The adoptive immunotherapy of cancer with sensitized T lymphocytes is well documented in several animal models. These studies indicate the existence of precursor lymphocytes, in the tumour-bearing animals, which can acquire therapeutic efficacy after in vitro manipulations. To generate immune effector cells, these precursor lymphocytes have to be antigenically stimulated in vitro by the tumour of origin. Using the weakly immunogenic MCA 205 and MCA 203 murine sarcomas, we demonstrate here that this in vitro antigenic stimulation can be achieved by sequential activation with anti-T-cell receptor (TCR) monoclonal antibody and interleukin-2 (IL-2).

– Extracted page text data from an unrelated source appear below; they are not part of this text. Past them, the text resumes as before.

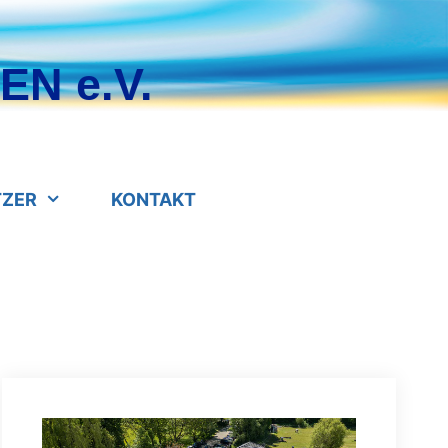
N e.V.
TZER
KONTAKT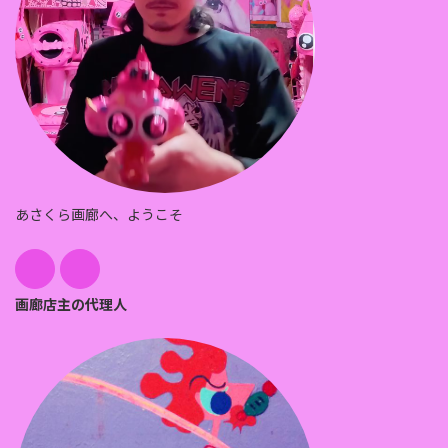
あさくら画廊へ、ようこそ
画廊店主の代理人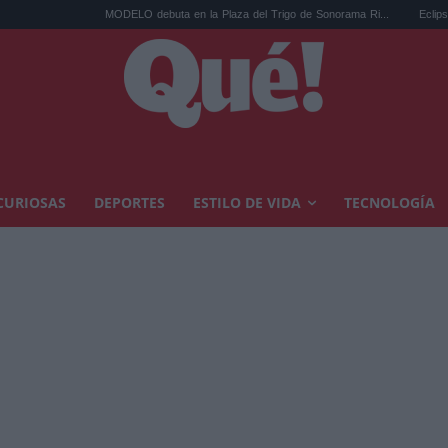
MODELO debuta en la Plaza del Trigo de Sonorama Ri...
Eclipse solar en Cariñen
CURIOSAS
DEPORTES
ESTILO DE VIDA
TECNOLOGÍA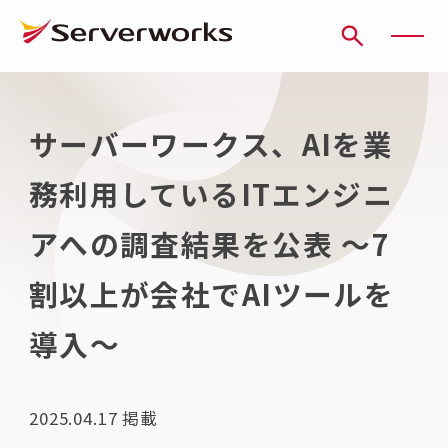
ページの先頭です
ページ内を移動するためのリンク
本文(c)へ
ここから本文です。
サーバーワークス、AIを業
務利用しているITエンジニ
アへの調査結果を公表 〜7
割以上が会社でAIツールを
導入～
2025.04.17
掲載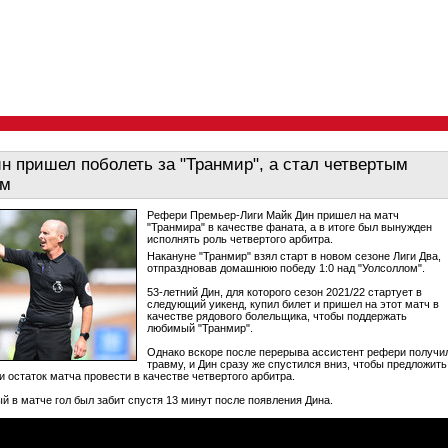
н пришел поболеть за "Транмир", а стал четвертым
ом
Рефери Премьер-Лиги Майк Дин пришел на матч
"Транмира" в качестве фаната, а в итоге был вынужден
исполнять роль четвертого арбитра.
Накануне "Транмир" взял старт в новом сезоне Лиги Два,
отпраздновав домашнюю победу 1:0 над "Уолсоллом".
53-летний Дин, для которого сезон 2021/22 стартует в
следующий уикенд, купил билет и пришел на этот матч в
качестве рядового болельщика, чтобы поддержать
любимый "Транмир".
Однако вскоре после перерыва ассистент рефери получи
травму, и Дин сразу же спустился вниз, чтобы предложить
и остаток матча провести в качестве четвертого арбитра.
й в матче гол был забит спустя 13 минут после появления Дина.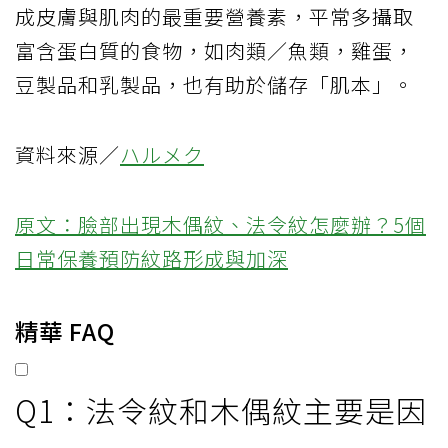
成皮膚與肌肉的最重要營養素，平常多攝取
富含蛋白質的食物，如肉類／魚類，雞蛋，
豆製品和乳製品，也有助於儲存「肌本」。
資料來源／
ハルメク
原文：臉部出現木偶紋、法令紋怎麼辦？5個
日常保養預防紋路形成與加深
精華 FAQ
Q1：法令紋和木偶紋主要是因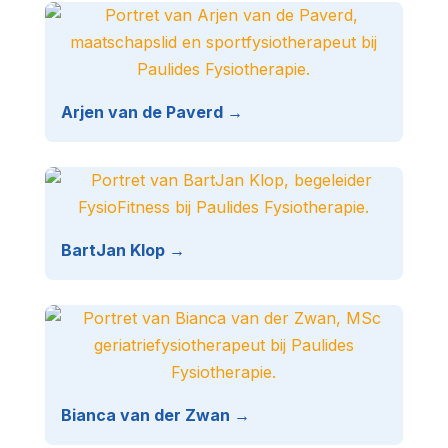
Arjen van de Paverd →
BartJan Klop →
Bianca van der Zwan →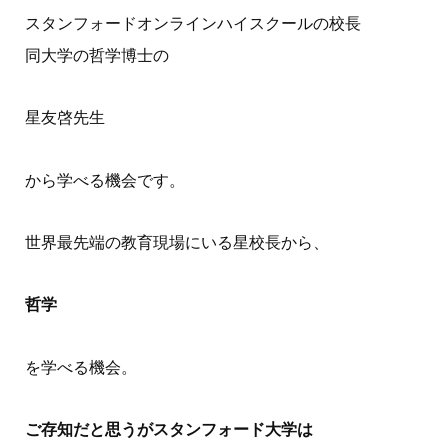
スタンフォードオンラインハイスクールの校長
同大学の哲学博士の
星友啓先生
から学べる機会です。
世界最先端の教育現場にいる星校長から、
哲学
を学べる機会。
ご存知だと思うがスタンフォード大学は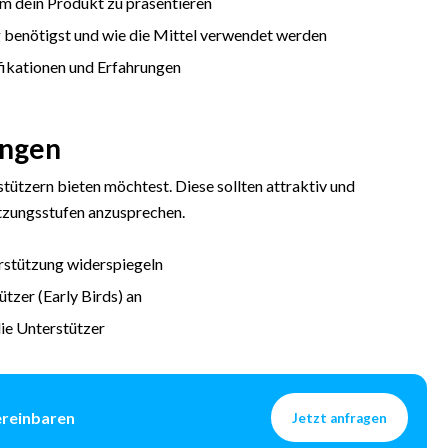
m dein Produkt zu präsentieren
g benötigst und wie die Mittel verwendet werden
fikationen und Erfahrungen
ungen
tützern bieten möchtest. Diese sollten attraktiv und
tzungsstufen anzusprechen.
erstützung widerspiegeln
tzer (Early Birds) an
ie Unterstützer
ereinbaren
Jetzt anfragen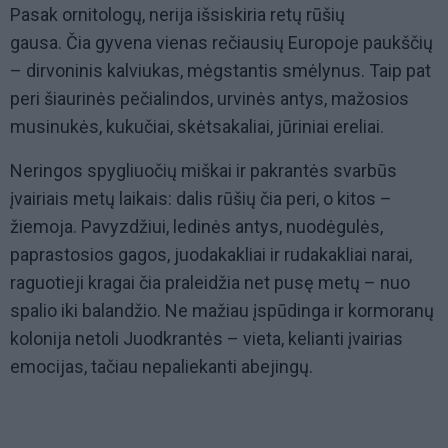
Pasak ornitologų, nerija išsiskiria retų rūšių
gausa. Čia gyvena vienas rečiausių Europoje paukščių
– dirvoninis kalviukas, mėgstantis smėlynus. Taip pat
peri šiaurinės pečialindos, urvinės antys, mažosios
musinukės, kukučiai, skėtsakaliai, jūriniai ereliai.
Neringos spygliuočių miškai ir pakrantės svarbūs
įvairiais metų laikais: dalis rūšių čia peri, o kitos –
žiemoja. Pavyzdžiui, ledinės antys, nuodėgulės,
paprastosios gagos, juodakakliai ir rudakakliai narai,
raguotieji kragai čia praleidžia net pusę metų – nuo
spalio iki balandžio. Ne mažiau įspūdinga ir kormoranų
kolonija netoli Juodkrantės – vieta, kelianti įvairias
emocijas, tačiau nepaliekanti abejingų.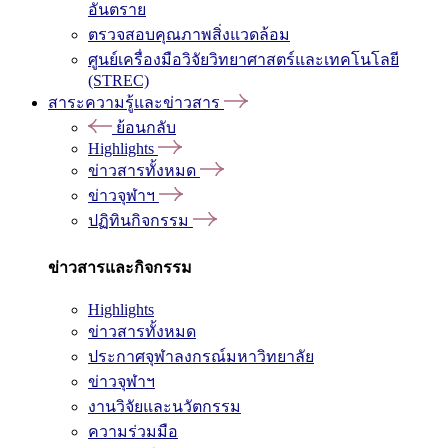
อันตราย
ตรวจสอบคุณภาพสิ่งแวดล้อม
ศูนย์เครื่องมือวิจัยวิทยาศาสตร์และเทคโนโลยี
(STREC)
สาระความรู้และข่าวสาร
ย้อนกลับ
Highlights
ข่าวสารทั้งหมด
ข่าวจุฬาฯ
ปฏิทินกิจกรรม
ข่าวสารและกิจกรรม
Highlights
ข่าวสารทั้งหมด
ประกาศจุฬาลงกรณ์มหาวิทยาลัย
ข่าวจุฬาฯ
งานวิจัยและนวัตกรรม
ความร่วมมือ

The culture of tumour-draining lymph node (TDLN) cells with anti-TCR/IL-2 resulted in an up to eightfold increase in cell numbers. The adoptive transfer of these activated cells mediated a significant reduction of 3-day established pulmonary metastases. Although this antibody could activate all of the TCR alpha beta-bearing T cells non-specifically, the therapeutic efficacy mediated by anti-TCR/IL-2-activated cells was tumour specific. Treatment of MCA 205 advanced pulmonary metastases resulted in prolongation of survival, and 30% of treated mice were tumour free for more than 90 days. These tumour-free mice rejected a challenge of MCA 205 but not MCA 203, indicating the development of long-lasting systemic tumour immunity. In spite of their in vivo anti-tumour efficacy, the anti-TCR/IL-2-activated TDLN cells did not exhibit detectable in vitro cytotoxicity. These results demonstrate that this activation method could be an alternative way to generating potent anti-tumour effector T cells.